-- EXERCISE DIRECTIONS --
Copy out all of the material exactly as presented.
———
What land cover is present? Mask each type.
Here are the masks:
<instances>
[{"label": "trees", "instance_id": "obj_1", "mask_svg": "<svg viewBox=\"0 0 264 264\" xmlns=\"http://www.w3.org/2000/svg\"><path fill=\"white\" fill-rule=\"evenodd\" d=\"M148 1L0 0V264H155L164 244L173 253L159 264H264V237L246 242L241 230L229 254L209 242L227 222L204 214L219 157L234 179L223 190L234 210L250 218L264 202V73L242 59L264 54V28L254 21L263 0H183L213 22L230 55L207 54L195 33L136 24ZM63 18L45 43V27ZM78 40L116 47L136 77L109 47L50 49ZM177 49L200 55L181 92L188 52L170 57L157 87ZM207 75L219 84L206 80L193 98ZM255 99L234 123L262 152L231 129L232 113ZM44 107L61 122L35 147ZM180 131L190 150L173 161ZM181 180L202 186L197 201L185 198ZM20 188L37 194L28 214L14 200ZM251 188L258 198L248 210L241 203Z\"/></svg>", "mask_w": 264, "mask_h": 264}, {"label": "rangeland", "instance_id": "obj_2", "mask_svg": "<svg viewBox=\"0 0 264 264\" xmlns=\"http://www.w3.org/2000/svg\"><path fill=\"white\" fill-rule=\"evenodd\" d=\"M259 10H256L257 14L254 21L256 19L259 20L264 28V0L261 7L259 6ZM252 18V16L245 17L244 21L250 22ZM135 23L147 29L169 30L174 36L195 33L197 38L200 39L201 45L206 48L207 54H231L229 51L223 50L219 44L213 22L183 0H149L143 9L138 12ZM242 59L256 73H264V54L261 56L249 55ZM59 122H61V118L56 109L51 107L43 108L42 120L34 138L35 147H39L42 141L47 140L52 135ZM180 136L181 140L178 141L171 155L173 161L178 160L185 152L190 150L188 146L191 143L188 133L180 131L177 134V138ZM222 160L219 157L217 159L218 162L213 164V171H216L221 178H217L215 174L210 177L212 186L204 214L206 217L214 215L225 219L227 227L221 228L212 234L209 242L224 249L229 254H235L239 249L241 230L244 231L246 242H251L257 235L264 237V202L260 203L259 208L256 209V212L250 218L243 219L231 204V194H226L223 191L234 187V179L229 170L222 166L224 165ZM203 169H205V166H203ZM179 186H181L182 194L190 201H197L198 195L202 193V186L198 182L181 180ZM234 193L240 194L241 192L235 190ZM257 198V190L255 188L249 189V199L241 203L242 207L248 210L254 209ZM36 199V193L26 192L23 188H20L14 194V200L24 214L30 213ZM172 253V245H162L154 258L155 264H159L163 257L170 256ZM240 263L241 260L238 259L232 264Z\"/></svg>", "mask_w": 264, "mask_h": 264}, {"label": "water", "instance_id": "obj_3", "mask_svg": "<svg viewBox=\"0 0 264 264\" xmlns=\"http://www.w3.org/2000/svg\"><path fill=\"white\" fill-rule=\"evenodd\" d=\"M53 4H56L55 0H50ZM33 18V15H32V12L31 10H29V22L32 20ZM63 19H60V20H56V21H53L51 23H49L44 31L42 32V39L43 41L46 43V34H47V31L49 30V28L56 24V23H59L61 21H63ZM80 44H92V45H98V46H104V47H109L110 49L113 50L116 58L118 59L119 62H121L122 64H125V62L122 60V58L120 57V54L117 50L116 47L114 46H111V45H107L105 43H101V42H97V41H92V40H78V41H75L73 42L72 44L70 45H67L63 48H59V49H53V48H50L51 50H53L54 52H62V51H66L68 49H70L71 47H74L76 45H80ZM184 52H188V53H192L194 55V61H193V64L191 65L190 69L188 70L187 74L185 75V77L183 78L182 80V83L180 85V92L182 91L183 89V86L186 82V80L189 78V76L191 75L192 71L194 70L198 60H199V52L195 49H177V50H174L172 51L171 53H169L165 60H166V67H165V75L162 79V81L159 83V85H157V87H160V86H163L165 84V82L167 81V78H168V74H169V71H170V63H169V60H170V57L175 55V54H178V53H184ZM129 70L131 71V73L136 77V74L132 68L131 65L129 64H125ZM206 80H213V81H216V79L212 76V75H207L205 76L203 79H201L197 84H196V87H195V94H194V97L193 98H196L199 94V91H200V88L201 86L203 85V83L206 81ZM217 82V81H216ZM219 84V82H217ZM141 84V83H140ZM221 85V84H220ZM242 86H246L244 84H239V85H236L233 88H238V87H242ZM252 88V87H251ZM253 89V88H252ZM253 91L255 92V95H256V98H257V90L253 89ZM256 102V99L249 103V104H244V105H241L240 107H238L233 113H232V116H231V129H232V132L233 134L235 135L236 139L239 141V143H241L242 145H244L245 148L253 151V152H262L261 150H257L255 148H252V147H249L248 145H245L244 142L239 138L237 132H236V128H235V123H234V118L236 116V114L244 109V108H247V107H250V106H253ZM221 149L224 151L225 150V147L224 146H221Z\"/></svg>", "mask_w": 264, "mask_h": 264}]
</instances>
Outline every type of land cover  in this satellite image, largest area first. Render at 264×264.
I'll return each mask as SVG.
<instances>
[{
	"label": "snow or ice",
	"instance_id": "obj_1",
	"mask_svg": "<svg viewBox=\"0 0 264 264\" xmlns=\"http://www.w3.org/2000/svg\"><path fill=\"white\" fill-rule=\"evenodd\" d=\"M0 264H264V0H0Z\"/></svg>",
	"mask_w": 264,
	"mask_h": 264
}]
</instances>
———
-- RESULT FOR THIS TASK --
What land cover is present? Mask each type.
Here are the masks:
<instances>
[{"label": "trees", "instance_id": "obj_1", "mask_svg": "<svg viewBox=\"0 0 264 264\" xmlns=\"http://www.w3.org/2000/svg\"><path fill=\"white\" fill-rule=\"evenodd\" d=\"M148 1L0 0V264H155L164 244L173 253L159 264H264V237L246 242L241 230L229 254L209 242L227 222L204 214L219 157L234 179L223 190L234 210L250 218L264 202V73L242 59L264 54V28L254 21L263 0H183L213 22L230 55L207 54L195 33L136 24ZM63 18L45 43V27ZM78 40L116 47L136 77L109 47L50 49ZM177 49L200 55L181 92L188 52L170 57L157 87ZM207 75L219 84L206 80L193 98ZM255 99L234 123L262 152L231 129L232 113ZM44 107L61 122L35 147ZM180 131L190 150L173 161ZM181 180L202 186L197 201L185 198ZM20 188L37 194L28 214L14 200ZM251 188L258 198L248 210L241 203Z\"/></svg>", "mask_w": 264, "mask_h": 264}, {"label": "rangeland", "instance_id": "obj_2", "mask_svg": "<svg viewBox=\"0 0 264 264\" xmlns=\"http://www.w3.org/2000/svg\"><path fill=\"white\" fill-rule=\"evenodd\" d=\"M259 10H256L257 14L254 21L256 19L259 20L264 28V0L261 7L259 6ZM252 18V16L245 17L244 21L250 22ZM135 23L147 29L169 30L174 36L195 33L197 38L200 39L201 45L206 48L207 54H231L229 51L223 50L219 44L213 22L183 0H149L143 9L138 12ZM242 59L256 73H264V54L261 56L249 55ZM59 122H61V118L56 109L51 107L43 108L42 120L34 138L35 147H39L42 141L47 140L52 135ZM180 136L181 140L178 141L171 155L173 161L178 160L185 152L190 150L188 146L191 143L188 133L180 131L177 134V138ZM222 160L219 157L217 159L218 162L213 164V171H216L221 178H217L215 174L210 177L212 186L204 214L206 217L214 215L225 219L227 227L221 228L212 234L209 242L224 249L229 254H235L239 249L241 230L244 231L246 242H251L257 235L264 237V202L260 203L259 208L256 209V212L250 218L243 219L231 204V194H226L223 191L234 187V179L229 170L222 166L224 165ZM203 169H205V166H203ZM179 186H181L182 194L190 201H197L198 195L202 193V186L198 182L181 180ZM234 193L240 194L241 192L235 190ZM257 198V190L255 188L249 189V199L241 203L242 207L248 210L254 209ZM36 199V193L26 192L23 188H20L14 194V200L24 214L30 213ZM172 253V245H162L154 258L155 264H159L163 257L170 256ZM240 263L241 260L238 259L232 264Z\"/></svg>", "mask_w": 264, "mask_h": 264}, {"label": "water", "instance_id": "obj_3", "mask_svg": "<svg viewBox=\"0 0 264 264\" xmlns=\"http://www.w3.org/2000/svg\"><path fill=\"white\" fill-rule=\"evenodd\" d=\"M53 4H56L55 0H50ZM33 18V15H32V12L31 10H29V22L32 20ZM63 19H60V20H56V21H53L51 23H49L44 31L42 32V39L43 41L46 43V34H47V31L49 30V28L56 24V23H59L61 21H63ZM80 44H92V45H98V46H104V47H109L110 49L113 50L116 58L118 59L119 62H121L122 64H125V62L122 60V58L120 57V54L117 50L116 47L114 46H111V45H107L105 43H101V42H97V41H92V40H78V41H75L73 42L72 44L70 45H67L63 48H59V49H53V48H50L51 50H53L54 52H62V51H66L68 49H70L71 47H74L76 45H80ZM184 52H188V53H192L194 55V61H193V64L191 65L190 69L188 70L187 74L185 75V77L183 78L182 80V83L180 85V92L182 91L183 89V86L186 82V80L189 78V76L191 75L192 71L194 70L198 60H199V52L195 49H177V50H174L172 51L171 53H169L165 60H166V67H165V75L162 79V81L159 83V85H157V87H160V86H163L165 84V82L167 81V78H168V74H169V71H170V63H169V60H170V57L175 55V54H178V53H184ZM129 70L131 71V73L136 77V74L132 68L131 65L129 64H125ZM206 80H213V81H216V79L212 76V75H207L205 76L203 79H201L197 84H196V87H195V94H194V97L193 98H196L199 94V91H200V88L201 86L203 85V83L206 81ZM217 82V81H216ZM219 84V82H217ZM141 84V83H140ZM221 85V84H220ZM242 86H246L244 84H239V85H236L233 88H238V87H242ZM252 88V87H251ZM253 89V88H252ZM253 91L255 92V95H256V98H257V90L253 89ZM256 102V99L249 103V104H244V105H241L240 107H238L233 113H232V116H231V129H232V132L233 134L235 135L236 139L239 141V143H241L242 145H244L245 148L253 151V152H262L261 150H257L255 148H252V147H249L248 145H245L244 142L239 138L237 132H236V128H235V123H234V118L236 116V114L244 109V108H247V107H250V106H253ZM221 149L224 151L225 150V147L224 146H221Z\"/></svg>", "mask_w": 264, "mask_h": 264}]
</instances>
Outline every type of land cover  in this satellite image, largest area first. Render at 264×264.
I'll return each mask as SVG.
<instances>
[{
	"label": "snow or ice",
	"instance_id": "obj_1",
	"mask_svg": "<svg viewBox=\"0 0 264 264\" xmlns=\"http://www.w3.org/2000/svg\"><path fill=\"white\" fill-rule=\"evenodd\" d=\"M0 264H264V0H0Z\"/></svg>",
	"mask_w": 264,
	"mask_h": 264
}]
</instances>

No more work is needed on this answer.